Sunday, July 23, 2006

random anxiety (or not)

I'm not sure what to make of the fact that I can get anxious over what flavor of frozen yogurt to choose, but in the face of fairly major life issues I can hang in there pretty well.

This isn't really a major life issue story, but it's a random thing that happened today, and I think I can write about it quickly.

I'm in the Target today, picking up stuff for the video institute (drinks, office supplies, etc. -- one of the great joys of my life is being able to purchase office supplies for CDS programs) and I take my full cart to the Starbucks to slap down my $2.68 on an iced venti Americano (mostly ice, very little water). I look in my enormous red faux patent leather pocketbook (thanks, Courtney), and my wallet isn't there.

I've been leaving my purse all around the building during the institute, so my wallet could have easily been filched by anyone wandering the building. So it's not unreasonable to think it might have been stolen. I also have a habit of leaving my purse in the front of my shopping cart (in the kid seat) and walking a few feet away to grab something off the shelf, so it could have happened that-away too.

But there I am, calm. I think, well, ok -- I can probably find change in my purse and my car in order to purchase the folders we absolutely need this afternoon. And the Guest Services desk will probably be willing to keep my cart of non-perishable food items until I can come back to make my purchase.

Then I think, I hope whoever stole my wallet really needs the money, and bless them, bless them. (I'm no saint -- there might have been $30 in my wallet, and I can cancel all my cards, etc.). The possibility of my wallet being stolen makes me oddly grateful, knowing how lucky I am that the money in my wallet doesn't really make a difference in my ability to eat or pay my bills or anything like that. I mean I just tried to spend almost $3 on a cup of coffee.
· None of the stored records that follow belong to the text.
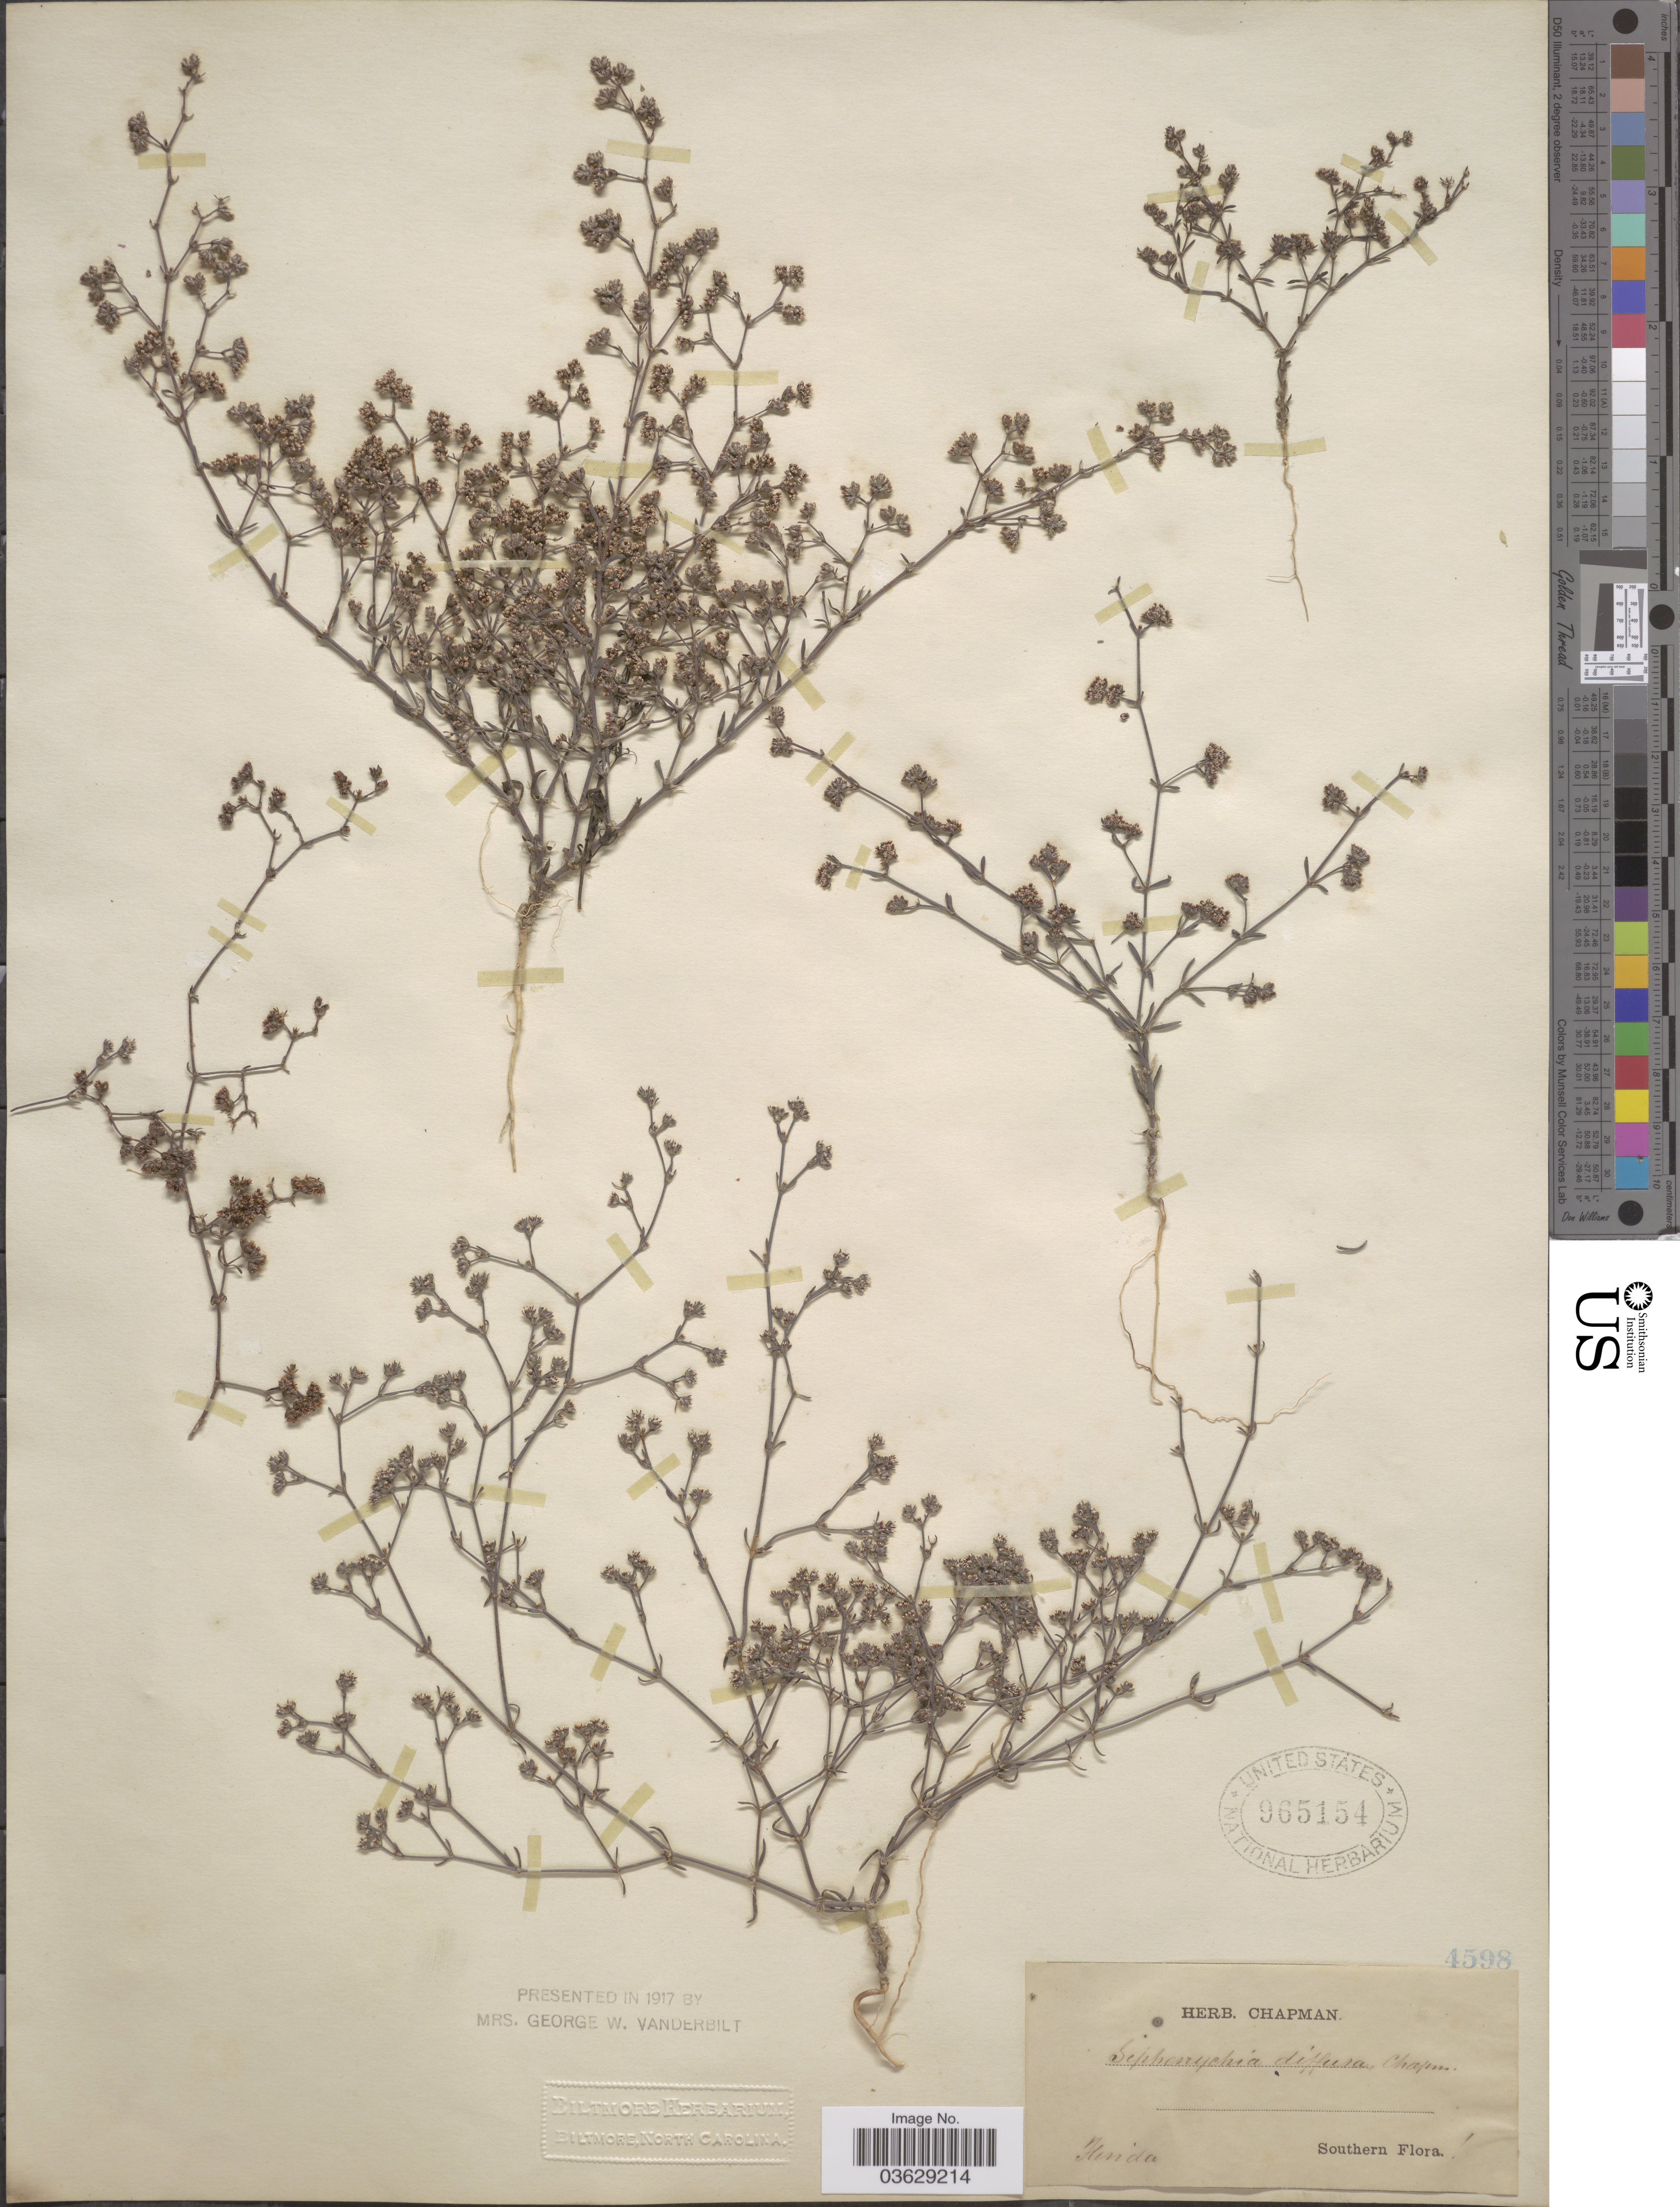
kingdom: Plantae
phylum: Tracheophyta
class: Magnoliopsida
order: Caryophyllales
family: Caryophyllaceae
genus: Paronychia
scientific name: Paronychia patula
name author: Shinners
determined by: Strong, Mark T., (BOT), Smithsonian Institution - National Museum of Natural History (UNITED STATES)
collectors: ex herb. Chapman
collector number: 4598?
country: United States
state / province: Florida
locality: Southern.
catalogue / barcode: US 965154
And besides, my driver's license expired last October, so I needed a new one anyway.

Fortunately, I realized that I had both my checkbook and my passport (in my purse because of the expired driver's license, its presence is also reassuring lest I need to flee the country), and therefore I could pay for my groceries.

In my relief, I also went and wrote a check for $2.68 for my venti iced Americano (a Starbucks in a Tar-jey -- it's almost embarrassing to acknowledge what an obvious marketing demographic I really am).

In the end, when I went out to my car, I found my wallet under the passenger side seat.

This might be too much of a reach, but I’d like to use this incident as a theologically teachable moment.

I don’t think God or Jesus or whoever had anything to do with my wallet disappearing from my gigantic red pocketbook (However, I know that God had everything to do with my friend Courtney and I finding that pocketbook in a $5 clearance bin, and with Courtney’s generosity in purchasing me the said pocketbook). I do think, though, that my gratitude and calm had something to do with my experience of the S/spirit.

I believe that God places people in our path, opens doors, pushes us in certain directions, but I think there is a very complicated relationship between our own intentions and openness and how God (spirit, energy, etc.) works in our lives. I’m learning to recognize those moments when the spirit is present – but how that works is another story, for another day. But being present and grateful is the way to go, I think.

Now if I could only let go of my anxiety around little things, and things that don’t actually happen….

p.s. If you follow the frozen yogurt link, you need to hang in there til' the end to get the frozen yogurt reference. But I think it's worth it.